With only less than two months ahead of the U.S. midterm congressional elections, the congressmen who cannot find an effective method to solve the unemployment problem — the key to keeping their seats — have chosen the RMB issue as their target in the country’s dense trade protectionist atmosphere.
According to the logic of congressmen and some economists, the artificially undervalued RMB exchange rate has given China’s export products unfair comparative advantages, which widen the trade deficits between China and the United States, and subsequently have taken away job opportunities in the United States.
Many reasonable Americans refuted the logic in theory and practice. Philip Levy, a scholar at the American Enterprise Institute said economic data shows the RMB exchange rate is not the reason behind the trade deficit between China and the United States, nor is it necessarily associated with the unemployment rate in the United States.
On Sept. 15, a piece of less-noticed news came from the other side of the earth when American congressmen were heatedly discussing how to force the RMB exchange rate to appreciate at a hearing of the House Education and Labor Committee. China’s Anshan Iron and Steel Group Corp (Ansteel) signed an official agreement with U.S-based Steel Development Company (SDC) in Beijing to build a steel mill in the United States.
Under the agreement, the two sides will jointly establish a plant to produce deformed steel bars with an annual output of 300,000 tons in Amory, Mississippi in the southeastern area of the United States. This is Chinese enterprises’ first steel production project in the United States.
However, the project, which will not only stimulate the American economy but also create job opportunities, encountered unexpected obstacles in the United States. Fortunately, the U.S. government finally approved the investment, setting a precedent for a Chinese steel company to build a steel mill in the United States.
The success of Anshan Iron and Steel Group reminds us of a large number of Chinese companies’ failure to open up shop in the U.S. market. For example, China National Offshore Oil Corporation tried to acquire the Union Oil Company of California; Huawei tried to purchase U.S. software supplier 2Wire Inc. and Motorola Inc.’s wireless equipment unit; and Northwest Nonferrous International Investment Company tried to purchase a tiny Nevada gold mining company Firstgold, but all the proposed purchases were blocked by the U.S. government.
From a purely economic point of view, these investments would have helped to accelerate the U.S. economic recovery and create many job opportunities for the American people. However, because they were from China, the U.S. congressmen who had given top priority to increasing employment seemed to forget the severe unemployment problem in their country, and started playing the “U.S. national security” card again and again.
The U.S. congressmen and interest groups are opposed to Chinese currency policies and have been forcing China to revalue the RMB, and their reason is that the undervalued RMB has led to job losses in the United States.
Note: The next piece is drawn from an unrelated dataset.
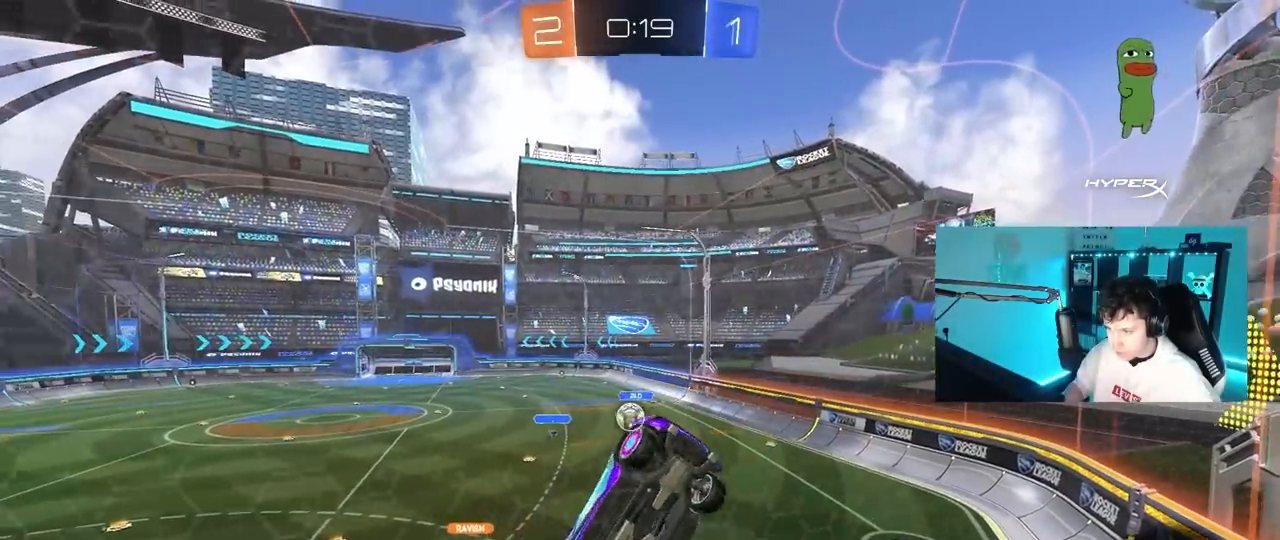
{"keys": ["a", "w"], "mouse": [], "mouse_move": "still", "events": [[67, "s", "up"], [100, "d", "down"], [100, "s", "down"], [150, "a", "up"], [200, "s", "up"], [200, "shift", "up"], [250, "d", "up"], [300, "w", "down"], [350, "a", "down"]]}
When Chinese companies planned to invest in the United States, which would create a large number of job opportunities, they still said no, and their new reason is that these investments will threaten U.S. national security.
Derek Scissors, an expert on the Chinese economy at the U.S.-based Heritage Foundation, explained that the U.S. opposition to China in terms of the RMB and investments seems to be self-contradictory, but in fact, the ultimate purpose is the same, which is to harm China.